* **To-do item**: Restate every record word for word, without the pictures.

Edit tracking data:
:::::
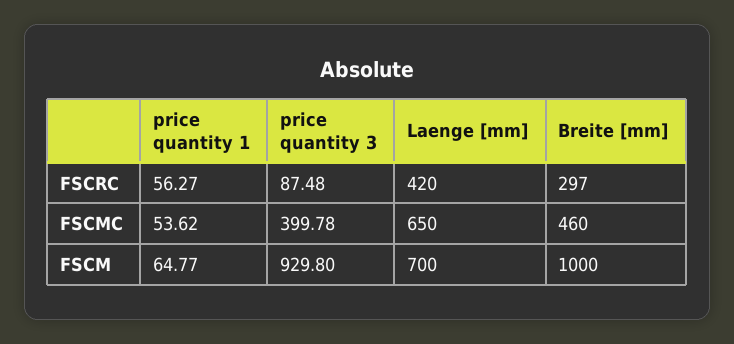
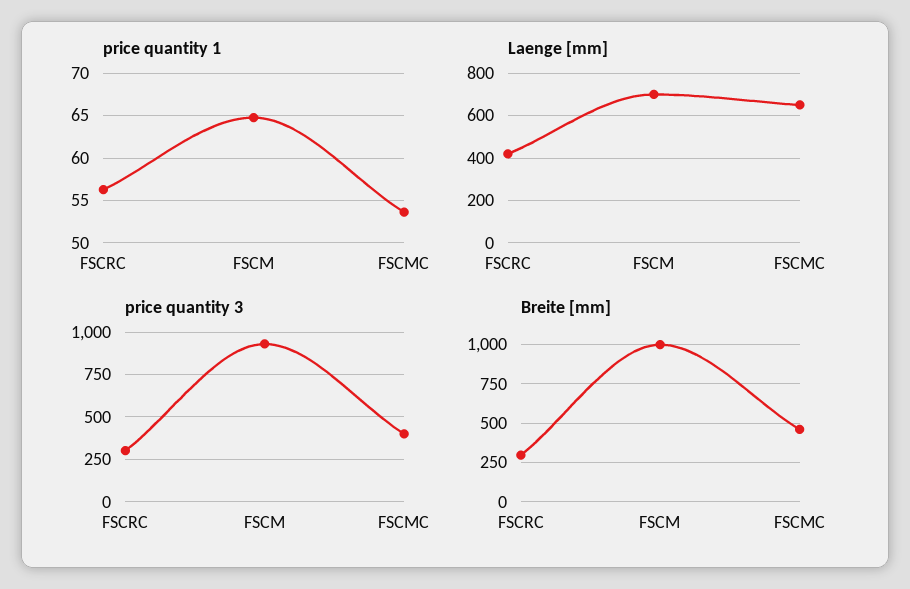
  {
    "price quantity 1": {
      "FSCRC": 56.27,
      "FSCMC": 53.62,
      "FSCM": 64.77
    },
    "price quantity 3": {
-     "FSCRC": 87.48,
+     "FSCRC": 300,
      "FSCMC": 399.78,
      "FSCM": 929.8
    },
    "Laenge [mm]": {
      "FSCRC": 420,
      "FSCMC": 650,
      "FSCM": 700
    },
    "Breite [mm]": {
      "FSCRC": 297,
      "FSCMC": 460,
      "FSCM": 1000
    }
  }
:::::
* **Written answer**:
  {
    "price quantity 1": {
      "FSCRC": 56.27,
      "FSCMC": 53.62,
      "FSCM": 64.77
    },
    "price quantity 3": {
-     "FSCRC": 87.48,
+     "FSCRC": 300,
      "FSCMC": 399.78,
      "FSCM": 929.8
    },
    "Laenge [mm]": {
      "FSCRC": 420,
      "FSCMC": 650,
      "FSCM": 700
    },
    "Breite [mm]": {
      "FSCRC": 297,
      "FSCMC": 460,
      "FSCM": 1000
    }
  }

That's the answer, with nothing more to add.